Our data also show that both association and dissociation rates are slightly faster for 5-HT3AB receptors, which may be due to subtle difference in structure of this receptor; it is known, for example, that these receptors are more prone to spontaneous opening (Hu and Peoples, 2008). Our data reveal that agonists have a similar effect in homomeric and heteromeric receptors, providing evidence that there is more than one orthosteric (A + A-) binding site in heteromeric receptors.

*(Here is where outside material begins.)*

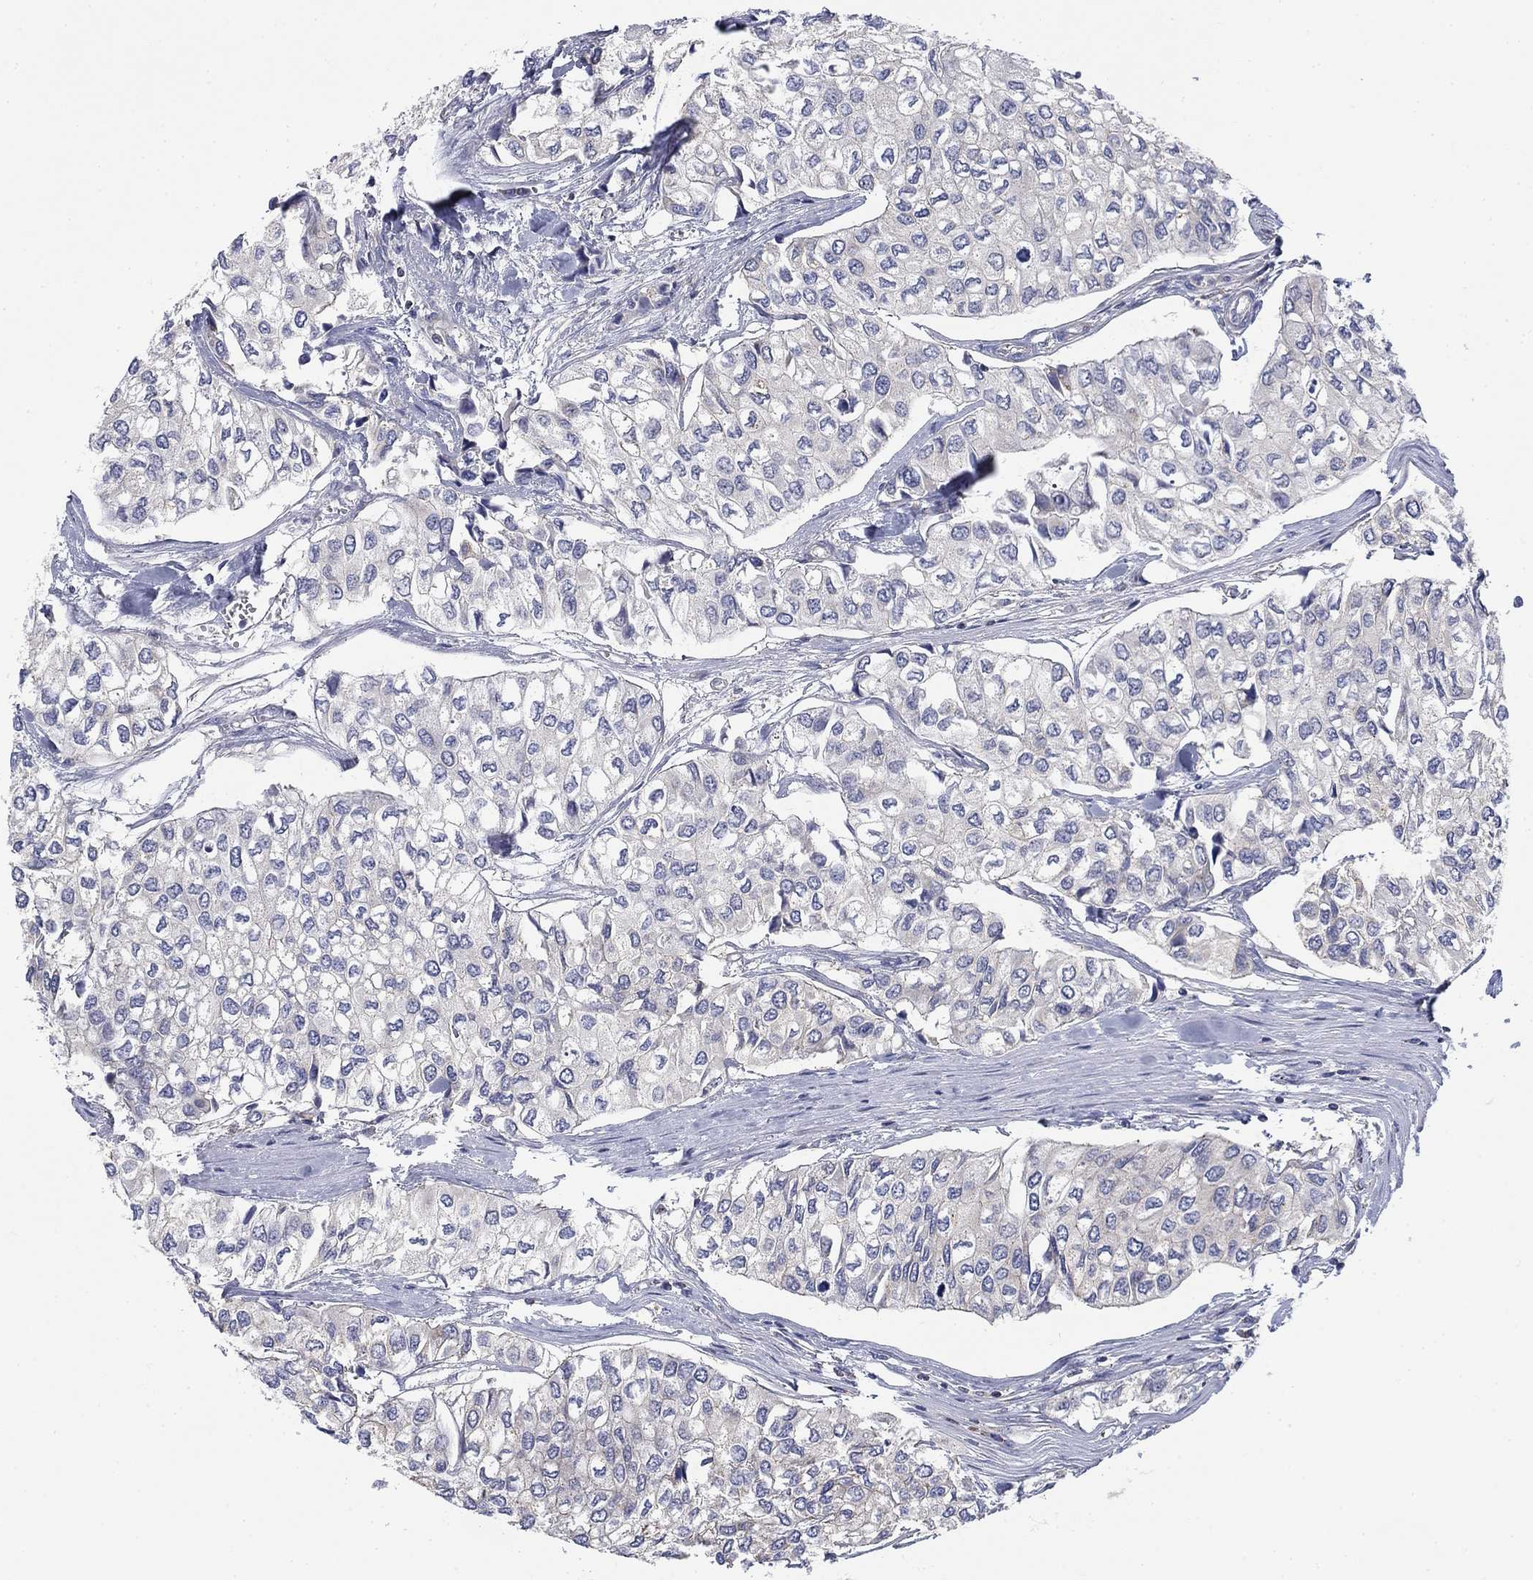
{"staining": {"intensity": "negative", "quantity": "none", "location": "none"}, "tissue": "urothelial cancer", "cell_type": "Tumor cells", "image_type": "cancer", "snomed": [{"axis": "morphology", "description": "Urothelial carcinoma, High grade"}, {"axis": "topography", "description": "Urinary bladder"}], "caption": "Micrograph shows no protein expression in tumor cells of urothelial cancer tissue.", "gene": "NACAD", "patient": {"sex": "male", "age": 73}}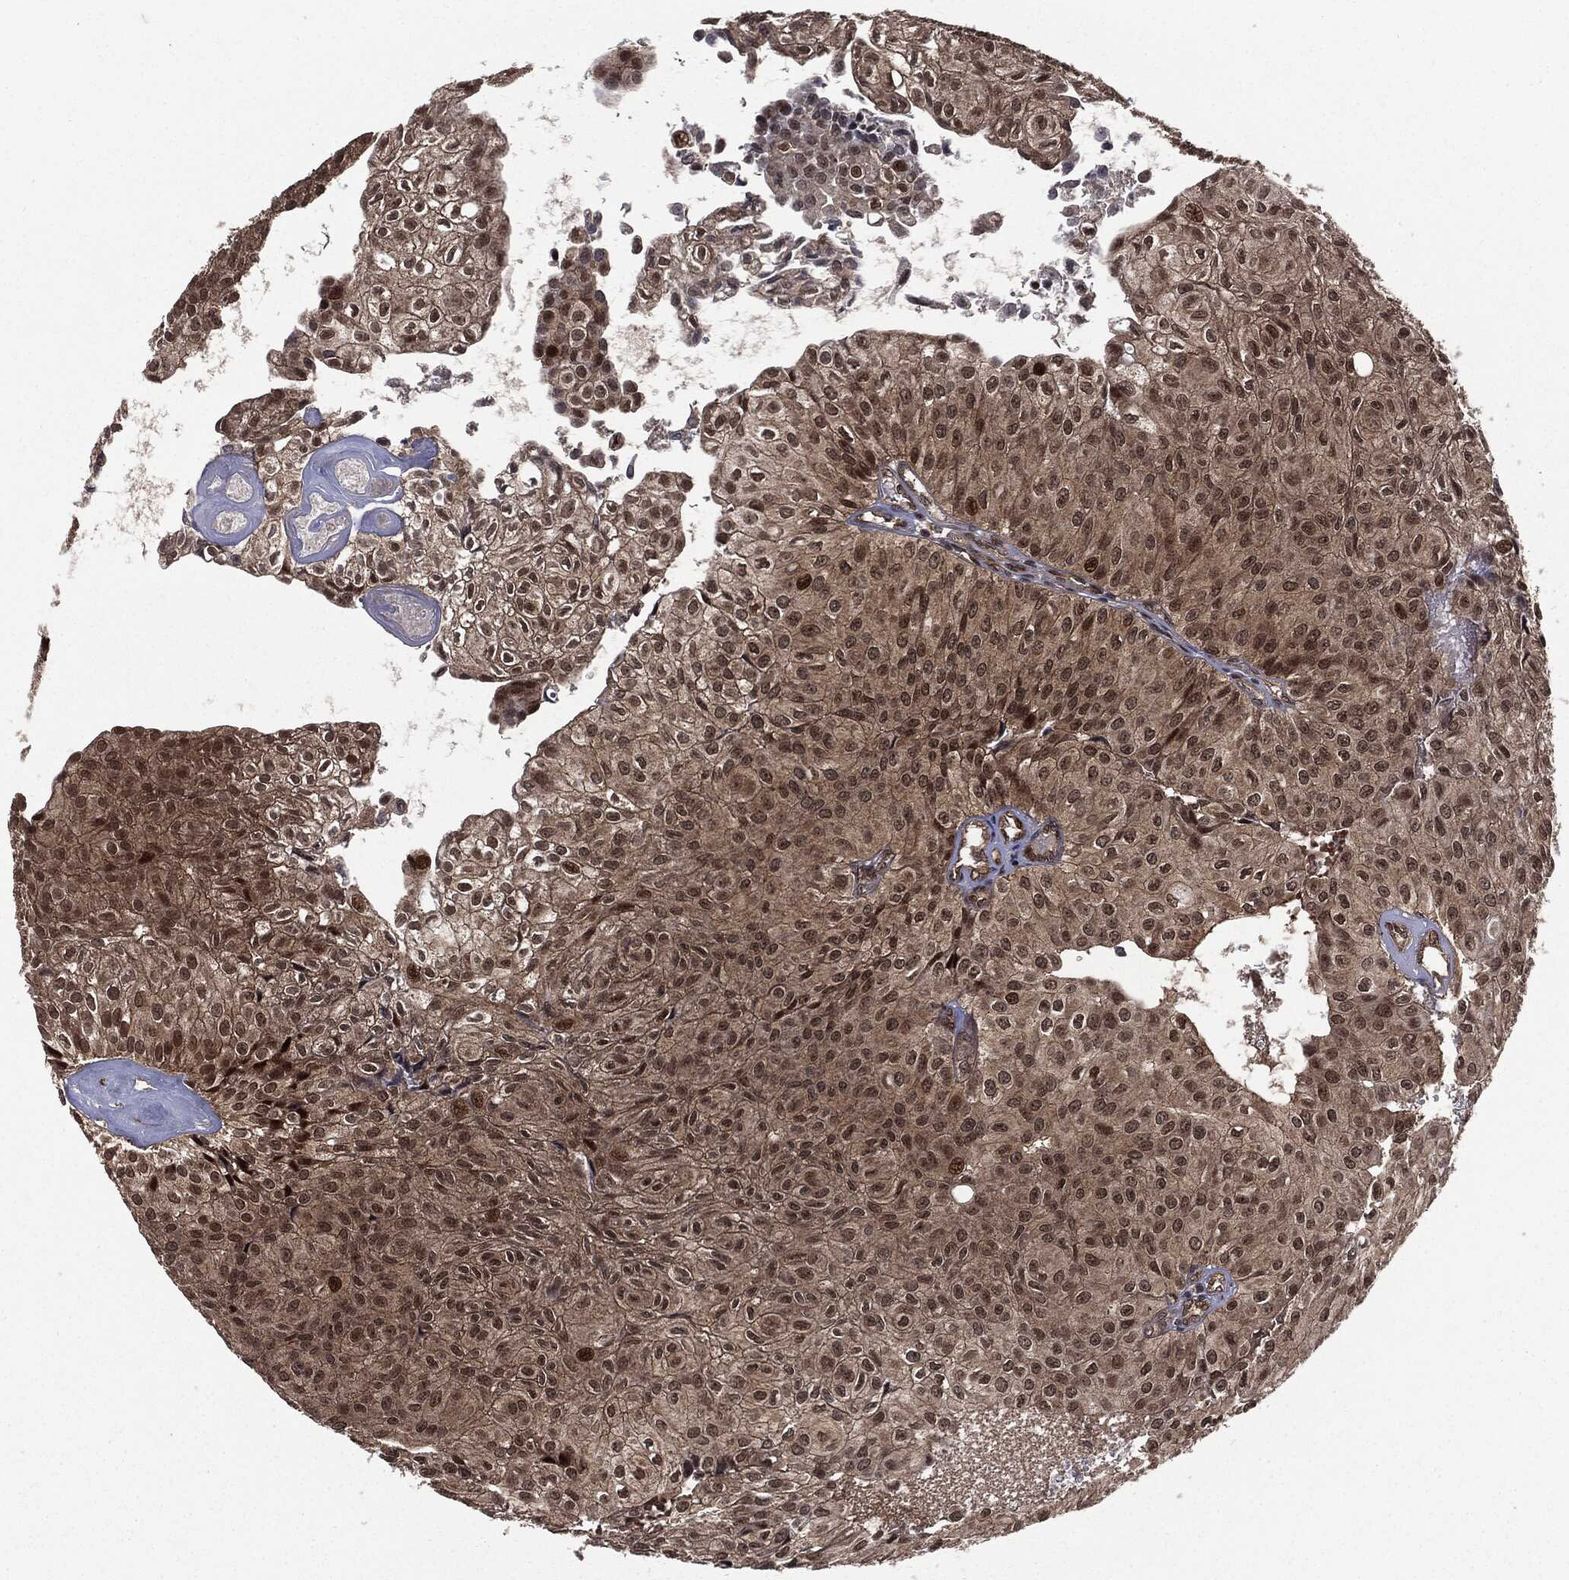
{"staining": {"intensity": "weak", "quantity": "25%-75%", "location": "cytoplasmic/membranous,nuclear"}, "tissue": "urothelial cancer", "cell_type": "Tumor cells", "image_type": "cancer", "snomed": [{"axis": "morphology", "description": "Urothelial carcinoma, Low grade"}, {"axis": "topography", "description": "Urinary bladder"}], "caption": "A micrograph of human urothelial cancer stained for a protein reveals weak cytoplasmic/membranous and nuclear brown staining in tumor cells.", "gene": "PTPA", "patient": {"sex": "male", "age": 89}}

In conclusion we have shown that palonosetron binds with similar affinities at 5-HT3A and 5-HT3AB receptors. We observed that in both receptor subtypes there is slow dissociation of [3H]palonosetron, and its rate is ligand-dependent. This slow dissociation, which is particularly pronounced in the presence of agonists, provides a possible additional or alternative explanation for the long lasting therapeutic effects of palonosetron. Our conclusions are strongly supported by a study published during revision of this manuscript (Hothersall et al., 2013). These authors used [3H]granisetron binding and ELISA to monitor COS-7 cells transfected with 5-HT3 receptors. Their data, obtained predominantly from live cells incubated at a variety of temperatures, indicate that palonosetron acts as a pseudo-irreversible antagonist causing prolonged inhibition due to slow dissociation, with no contribution from endocytosis.